Evelina Wilhelmina Fahnehjelm (25 April 1838 – 23 September 1898) was a Swedish educator. She served as the principal of the Wallinska skolan, one of the first schools in Sweden to offer academic secondary education to females, and was credited in introducing progressive reforms to the school education. She was awarded the Swedish royal medal Illis quorum, for her significant contributions in the field of female education.

== Life ==
Evelina Fahnehjelm was born on 25 April 1839 in Stockholm, Sweden. She was one of the two daughters to Johan Vilhelm Fahnehjelm, an administrative judge, and his wife Eva Beata Giös. Her father died when she was five years old. Raised by her mother, Fahnehjelm grew up in an affluent family and was taught at home.

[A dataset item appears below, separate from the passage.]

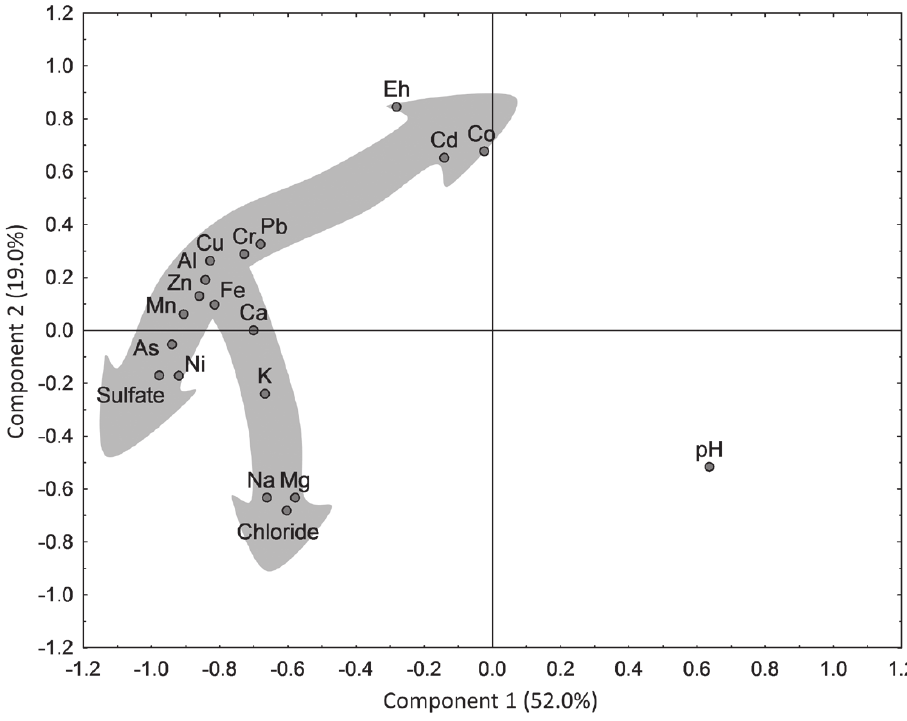
Figure 3 - PCA components 1 and 2 for surface and ground water data. Shaded arrows represent main association trends followed by major and trace elements (see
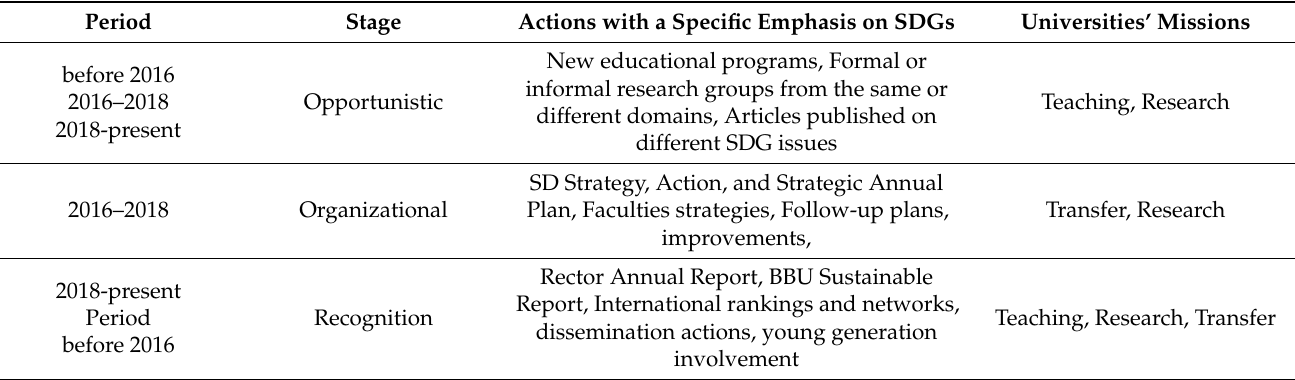
Table 2. Stages of the BBU and SD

She initially intended to become an artist but was compelled to choose a different career after contracting an ocular disease.

Fahnehjelm started her teaching career by tutoring students privately. In 1866, she began teaching at the Handicraft School in Stockholm, and later at the Pauli school in Södermalm. In 1872, she was appointed the principal of the Wallinska skolan (Wallin School) in Stockholm, one of the first schools in the country to offer academic secondary education to girls. During this time, she made progressive reforms to the school's teaching curriculum to expand the scope of female students who were entering the university. As the first girls' school in Sweden, both the classical and the scientific branches of high school education were introduced in Wallin under the supervision of Fahnehjelm.

Throughout her life, Fahnehjelm was dedicated to teaching. In 1898, she was honoured with the Swedish royal medal Illis quorum, for her significant contributions in the field of female education.

Fahnehjelm died in Stockholm, on 23 September 1898.